# YOUR INSTRUCTIONS:
Please give back word for word the lines below, from the first one through the one with "18: (849, 178, 0.83)".

# SOURCE MATERIAL:
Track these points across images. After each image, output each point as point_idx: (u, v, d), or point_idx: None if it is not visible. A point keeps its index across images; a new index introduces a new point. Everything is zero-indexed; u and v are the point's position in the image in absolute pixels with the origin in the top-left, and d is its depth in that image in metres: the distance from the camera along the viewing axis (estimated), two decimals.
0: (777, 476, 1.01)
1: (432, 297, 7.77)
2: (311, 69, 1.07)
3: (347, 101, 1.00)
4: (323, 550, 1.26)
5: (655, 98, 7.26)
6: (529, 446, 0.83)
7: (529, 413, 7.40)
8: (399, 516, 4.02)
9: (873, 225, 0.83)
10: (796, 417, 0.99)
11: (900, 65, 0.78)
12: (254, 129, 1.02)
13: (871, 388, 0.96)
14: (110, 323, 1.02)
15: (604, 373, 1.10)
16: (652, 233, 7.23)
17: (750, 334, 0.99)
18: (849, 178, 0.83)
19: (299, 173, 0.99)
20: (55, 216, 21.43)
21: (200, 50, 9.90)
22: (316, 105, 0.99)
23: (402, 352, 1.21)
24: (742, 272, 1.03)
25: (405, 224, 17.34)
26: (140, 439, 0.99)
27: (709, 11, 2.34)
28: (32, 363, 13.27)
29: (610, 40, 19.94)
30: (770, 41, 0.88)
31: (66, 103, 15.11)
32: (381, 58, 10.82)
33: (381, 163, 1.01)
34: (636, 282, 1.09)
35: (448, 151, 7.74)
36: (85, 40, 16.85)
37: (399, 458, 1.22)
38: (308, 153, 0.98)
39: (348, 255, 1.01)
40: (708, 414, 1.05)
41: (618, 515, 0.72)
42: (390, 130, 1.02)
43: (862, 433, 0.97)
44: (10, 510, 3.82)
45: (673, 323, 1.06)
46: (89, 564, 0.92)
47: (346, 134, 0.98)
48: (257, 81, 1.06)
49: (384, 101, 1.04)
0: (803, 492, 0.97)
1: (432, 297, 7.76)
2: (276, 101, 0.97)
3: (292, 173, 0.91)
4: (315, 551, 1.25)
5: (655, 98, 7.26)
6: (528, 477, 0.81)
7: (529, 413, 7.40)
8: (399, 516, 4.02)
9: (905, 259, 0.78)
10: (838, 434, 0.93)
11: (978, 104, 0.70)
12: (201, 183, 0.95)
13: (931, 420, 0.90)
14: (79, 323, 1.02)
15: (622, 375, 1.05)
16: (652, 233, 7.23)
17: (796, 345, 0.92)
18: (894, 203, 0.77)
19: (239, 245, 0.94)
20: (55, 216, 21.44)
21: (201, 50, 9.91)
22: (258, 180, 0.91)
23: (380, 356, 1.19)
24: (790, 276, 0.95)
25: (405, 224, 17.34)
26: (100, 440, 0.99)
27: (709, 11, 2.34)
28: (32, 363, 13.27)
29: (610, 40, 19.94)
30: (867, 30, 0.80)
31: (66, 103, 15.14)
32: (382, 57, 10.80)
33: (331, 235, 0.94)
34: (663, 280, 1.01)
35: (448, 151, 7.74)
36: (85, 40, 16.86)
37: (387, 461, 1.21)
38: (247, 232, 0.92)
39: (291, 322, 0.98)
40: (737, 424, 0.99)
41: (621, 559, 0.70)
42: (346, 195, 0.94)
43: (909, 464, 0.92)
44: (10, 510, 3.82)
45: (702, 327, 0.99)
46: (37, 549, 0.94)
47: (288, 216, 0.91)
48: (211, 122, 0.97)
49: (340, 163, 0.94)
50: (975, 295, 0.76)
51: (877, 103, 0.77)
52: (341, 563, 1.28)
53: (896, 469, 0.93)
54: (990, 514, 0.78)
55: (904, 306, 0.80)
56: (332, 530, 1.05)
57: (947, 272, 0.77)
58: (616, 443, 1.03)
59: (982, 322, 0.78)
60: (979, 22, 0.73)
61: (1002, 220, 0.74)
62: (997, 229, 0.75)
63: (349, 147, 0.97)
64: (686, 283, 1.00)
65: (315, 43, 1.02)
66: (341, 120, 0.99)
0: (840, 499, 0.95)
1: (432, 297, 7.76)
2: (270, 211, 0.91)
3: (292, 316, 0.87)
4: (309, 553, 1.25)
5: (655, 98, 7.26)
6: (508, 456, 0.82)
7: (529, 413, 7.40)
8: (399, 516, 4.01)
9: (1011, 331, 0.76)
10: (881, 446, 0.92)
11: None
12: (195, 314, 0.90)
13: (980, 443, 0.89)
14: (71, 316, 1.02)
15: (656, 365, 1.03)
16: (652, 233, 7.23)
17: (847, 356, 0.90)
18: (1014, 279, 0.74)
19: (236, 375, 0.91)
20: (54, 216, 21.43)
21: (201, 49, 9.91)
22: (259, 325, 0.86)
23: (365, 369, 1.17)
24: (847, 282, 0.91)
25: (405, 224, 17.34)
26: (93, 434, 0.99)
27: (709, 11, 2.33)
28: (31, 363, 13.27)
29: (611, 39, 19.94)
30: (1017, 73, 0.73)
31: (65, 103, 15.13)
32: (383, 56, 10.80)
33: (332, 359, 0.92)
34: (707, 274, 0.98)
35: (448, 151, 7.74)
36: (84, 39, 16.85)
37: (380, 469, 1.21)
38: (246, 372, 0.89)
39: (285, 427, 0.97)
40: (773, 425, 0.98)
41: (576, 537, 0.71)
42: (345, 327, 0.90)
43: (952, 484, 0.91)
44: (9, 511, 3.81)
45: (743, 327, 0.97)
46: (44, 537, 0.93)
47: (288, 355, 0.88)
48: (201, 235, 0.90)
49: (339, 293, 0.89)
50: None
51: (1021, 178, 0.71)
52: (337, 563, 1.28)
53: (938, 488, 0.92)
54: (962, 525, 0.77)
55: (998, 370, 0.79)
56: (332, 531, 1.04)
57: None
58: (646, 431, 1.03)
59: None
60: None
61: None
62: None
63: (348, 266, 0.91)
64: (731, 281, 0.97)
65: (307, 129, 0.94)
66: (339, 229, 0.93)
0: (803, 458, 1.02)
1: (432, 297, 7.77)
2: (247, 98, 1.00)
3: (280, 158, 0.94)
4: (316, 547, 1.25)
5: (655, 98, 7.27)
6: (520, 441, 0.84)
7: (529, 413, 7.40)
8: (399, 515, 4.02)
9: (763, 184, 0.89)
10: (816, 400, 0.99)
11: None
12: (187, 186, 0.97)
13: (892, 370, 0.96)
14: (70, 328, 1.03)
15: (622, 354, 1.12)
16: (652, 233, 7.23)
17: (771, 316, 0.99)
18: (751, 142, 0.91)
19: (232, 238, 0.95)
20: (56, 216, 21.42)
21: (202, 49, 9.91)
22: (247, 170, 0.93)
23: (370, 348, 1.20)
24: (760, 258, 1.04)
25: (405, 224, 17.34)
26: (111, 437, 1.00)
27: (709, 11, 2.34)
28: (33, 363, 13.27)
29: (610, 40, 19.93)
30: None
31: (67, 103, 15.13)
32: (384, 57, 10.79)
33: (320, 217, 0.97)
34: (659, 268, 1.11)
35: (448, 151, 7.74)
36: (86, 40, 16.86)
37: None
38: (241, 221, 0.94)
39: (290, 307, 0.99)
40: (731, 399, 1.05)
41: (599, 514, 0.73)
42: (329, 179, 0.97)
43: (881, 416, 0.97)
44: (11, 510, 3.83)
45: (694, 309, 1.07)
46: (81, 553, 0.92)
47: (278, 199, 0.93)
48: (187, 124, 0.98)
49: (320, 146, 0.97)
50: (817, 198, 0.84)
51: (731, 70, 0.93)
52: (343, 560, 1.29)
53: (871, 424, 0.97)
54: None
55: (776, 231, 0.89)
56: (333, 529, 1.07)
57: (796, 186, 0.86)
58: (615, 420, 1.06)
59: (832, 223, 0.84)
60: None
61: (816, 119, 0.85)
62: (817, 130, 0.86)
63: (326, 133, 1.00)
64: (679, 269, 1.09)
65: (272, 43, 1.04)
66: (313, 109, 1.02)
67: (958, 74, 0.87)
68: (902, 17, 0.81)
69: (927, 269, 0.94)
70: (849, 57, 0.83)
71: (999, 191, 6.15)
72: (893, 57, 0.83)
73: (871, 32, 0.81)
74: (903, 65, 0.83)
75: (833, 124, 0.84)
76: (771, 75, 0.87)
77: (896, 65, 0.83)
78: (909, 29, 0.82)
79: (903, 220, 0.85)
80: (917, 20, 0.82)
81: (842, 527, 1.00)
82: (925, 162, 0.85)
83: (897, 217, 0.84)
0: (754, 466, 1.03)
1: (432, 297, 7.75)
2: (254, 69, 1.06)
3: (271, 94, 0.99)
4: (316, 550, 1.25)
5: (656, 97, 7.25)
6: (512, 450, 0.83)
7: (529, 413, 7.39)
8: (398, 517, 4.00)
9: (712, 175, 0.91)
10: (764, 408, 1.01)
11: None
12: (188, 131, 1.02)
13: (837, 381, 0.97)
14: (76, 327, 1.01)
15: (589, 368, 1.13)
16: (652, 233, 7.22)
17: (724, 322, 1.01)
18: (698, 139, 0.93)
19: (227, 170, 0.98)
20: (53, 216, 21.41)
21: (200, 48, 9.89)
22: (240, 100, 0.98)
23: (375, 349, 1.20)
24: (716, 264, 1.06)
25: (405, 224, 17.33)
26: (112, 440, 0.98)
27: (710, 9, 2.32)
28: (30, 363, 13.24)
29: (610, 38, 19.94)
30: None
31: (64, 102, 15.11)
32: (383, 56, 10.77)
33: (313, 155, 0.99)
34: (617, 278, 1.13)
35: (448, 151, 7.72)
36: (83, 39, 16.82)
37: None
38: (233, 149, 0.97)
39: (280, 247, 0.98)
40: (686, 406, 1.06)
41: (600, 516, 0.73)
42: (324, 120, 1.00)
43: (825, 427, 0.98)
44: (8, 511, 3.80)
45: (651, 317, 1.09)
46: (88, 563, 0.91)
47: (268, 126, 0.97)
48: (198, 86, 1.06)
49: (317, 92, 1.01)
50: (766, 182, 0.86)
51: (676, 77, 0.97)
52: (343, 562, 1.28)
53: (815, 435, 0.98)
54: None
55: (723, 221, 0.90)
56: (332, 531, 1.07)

# YOUR RESPONSE:
Track these points across images. After each image, output each point as point_idx: (u, v, d), or point_idx: None if it is not visible. A point keeps its index across images; a new index introduces a new point. Everything is zero-indexed; u and v are the point's position in the image in absolute pixels with the origin in the top-left, and d is its depth in that image in metres: the distance from the camera along the viewing axis (estimated), two decimals.
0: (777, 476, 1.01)
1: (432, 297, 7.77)
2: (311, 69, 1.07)
3: (347, 101, 1.00)
4: (323, 550, 1.26)
5: (655, 98, 7.26)
6: (529, 446, 0.83)
7: (529, 413, 7.40)
8: (399, 516, 4.02)
9: (873, 225, 0.83)
10: (796, 417, 0.99)
11: (900, 65, 0.78)
12: (254, 129, 1.02)
13: (871, 388, 0.96)
14: (110, 323, 1.02)
15: (604, 373, 1.10)
16: (652, 233, 7.23)
17: (750, 334, 0.99)
18: (849, 178, 0.83)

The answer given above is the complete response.